Dann wird all dies für ihn fruchtlos werden—ohne Zweifel. Und wer einen Nāgara speist, dem es an Reinigung (ritueller Reinheit) mangelt…

Verse 35

श्राद्धे तस्यापि तत्सर्वं व्यर्थतां संप्रयास्यति । सर्वेषां नागराणां च मर्यादेयं कृता मया

Selbst in seinem śrāddha wird all dies ebenso zunichte werden.
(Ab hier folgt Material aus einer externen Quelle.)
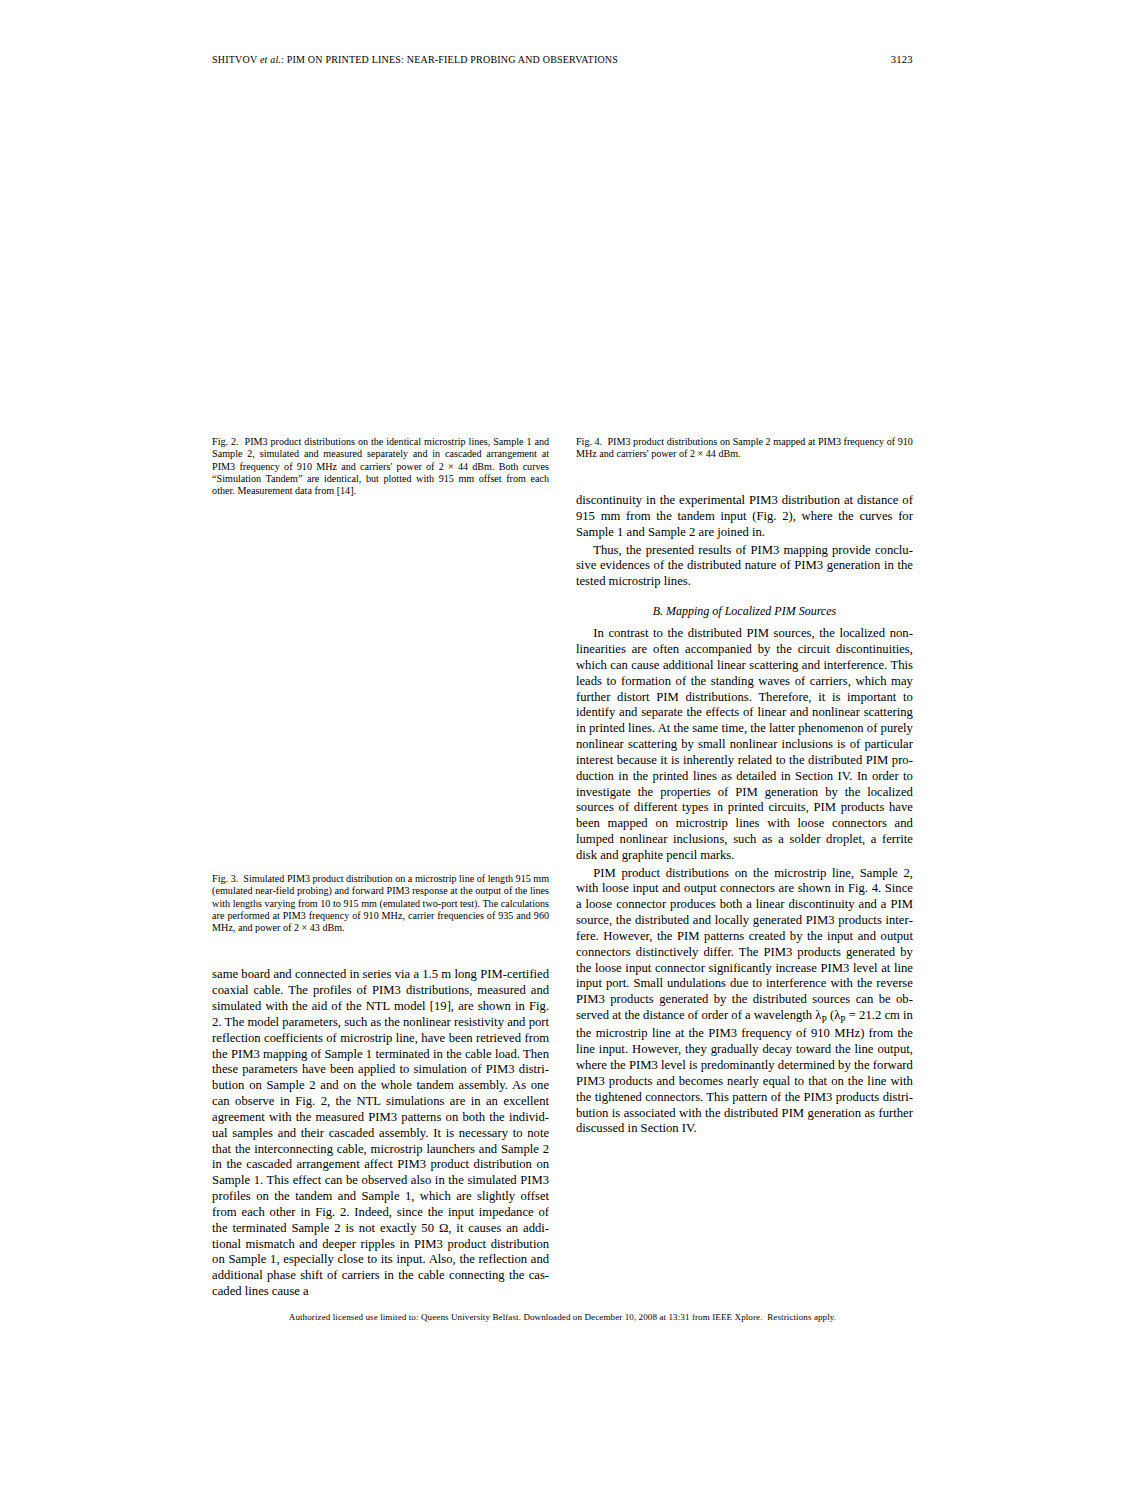SHITVOV et al.: PIM ON PRINTED LINES: NEAR-FIELD PROBING AND OBSERVATIONS
3123
Fig. 2. PIM3 product distributions on the identical microstrip lines, Sample 1 and Sample 2, simulated and measured separately and in cascaded arrangement at PIM3 frequency of 910 MHz and carriers' power of 2 × 44 dBm. Both curves “Simulation Tandem” are identical, but plotted with 915 mm offset from each other. Measurement data from [14].
Fig. 3. Simulated PIM3 product distribution on a microstrip line of length 915 mm (emulated near-field probing) and forward PIM3 response at the output of the lines with lengths varying from 10 to 915 mm (emulated two-port test). The calculations are performed at PIM3 frequency of 910 MHz, carrier frequencies of 935 and 960 MHz, and power of 2 × 43 dBm.
same board and connected in series via a 1.5 m long PIM-certified coaxial cable. The profiles of PIM3 distributions, measured and simulated with the aid of the NTL model [19], are shown in Fig. 2. The model parameters, such as the nonlinear resistivity and port reflection coefficients of microstrip line, have been retrieved from the PIM3 mapping of Sample 1 terminated in the cable load. Then these parameters have been applied to simulation of PIM3 distribution on Sample 2 and on the whole tandem assembly. As one can observe in Fig. 2, the NTL simulations are in an excellent agreement with the measured PIM3 patterns on both the individual samples and their cascaded assembly. It is necessary to note that the interconnecting cable, microstrip launchers and Sample 2 in the cascaded arrangement affect PIM3 product distribution on Sample 1. This effect can be observed also in the simulated PIM3 profiles on the tandem and Sample 1, which are slightly offset from each other in Fig. 2. Indeed, since the input impedance of the terminated Sample 2 is not exactly 50 Ω, it causes an additional mismatch and deeper ripples in PIM3 product distribution on Sample 1, especially close to its input. Also, the reflection and additional phase shift of carriers in the cable connecting the cascaded lines cause a
Fig. 4. PIM3 product distributions on Sample 2 mapped at PIM3 frequency of 910 MHz and carriers' power of 2 × 44 dBm.
discontinuity in the experimental PIM3 distribution at distance of 915 mm from the tandem input (Fig. 2), where the curves for Sample 1 and Sample 2 are joined in.
Thus, the presented results of PIM3 mapping provide conclusive evidences of the distributed nature of PIM3 generation in the tested microstrip lines.
B. Mapping of Localized PIM Sources
In contrast to the distributed PIM sources, the localized nonlinearities are often accompanied by the circuit discontinuities, which can cause additional linear scattering and interference. This leads to formation of the standing waves of carriers, which may further distort PIM distributions. Therefore, it is important to identify and separate the effects of linear and nonlinear scattering in printed lines. At the same time, the latter phenomenon of purely nonlinear scattering by small nonlinear inclusions is of particular interest because it is inherently related to the distributed PIM production in the printed lines as detailed in Section IV. In order to investigate the properties of PIM generation by the localized sources of different types in printed circuits, PIM products have been mapped on microstrip lines with loose connectors and lumped nonlinear inclusions, such as a solder droplet, a ferrite disk and graphite pencil marks.
PIM product distributions on the microstrip line, Sample 2, with loose input and output connectors are shown in Fig. 4. Since a loose connector produces both a linear discontinuity and a PIM source, the distributed and locally generated PIM3 products interfere. However, the PIM patterns created by the input and output connectors distinctively differ. The PIM3 products generated by the loose input connector significantly increase PIM3 level at line input port. Small undulations due to interference with the reverse PIM3 products generated by the distributed sources can be observed at the distance of order of a wavelength λP (λP = 21.2 cm in the microstrip line at the PIM3 frequency of 910 MHz) from the line input. However, they gradually decay toward the line output, where the PIM3 level is predominantly determined by the forward PIM3 products and becomes nearly equal to that on the line with the tightened connectors. This pattern of the PIM3 products distribution is associated with the distributed PIM generation as further discussed in Section IV.
Authorized licensed use limited to: Queens University Belfast. Downloaded on December 10, 2008 at 13:31 from IEEE Xplore. Restrictions apply.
Diese Grenze rechten Verhaltens (maryādā) für alle Nāgaras habe ich festgelegt.

Verse 36

तस्मात्सर्वप्रयत्नेन शुद्धिः कार्या द्विजोत्तमैः । वर्षेवर्षे तु संप्राप्ते स्वस्थानस्य विशुद्धये

Darum sollen die Besten der Zweimalgeborenen mit allem Eifer die Reinigung vollziehen—Jahr um Jahr, wenn die Zeit herankommt—zur Läuterung ihres eigenen Ortes und Wohnsitzes.

Verse 37

विश्वामित्र उवाच । एतत्ते सर्वमाख्यातं यत्पृष्टोऽस्मि नृपोत्तम । श्राद्धार्हा नागरा येन नागराणां व्यवस्थिताः । भर्तृयज्ञेन मर्यादा कृता तेषां यथा पुरा

Viśvāmitra sprach: O Bester der Könige, all dies habe ich dir dargelegt, wie du mich fragtest—wie die Nāgaras als würdig für das Śrāddha gelten und wie die Nāgaras rechtmäßig geordnet sind. Die Grenze ihres rechten Wandels wurde durch das Bhartṛyajña festgesetzt, wie in früheren Zeiten.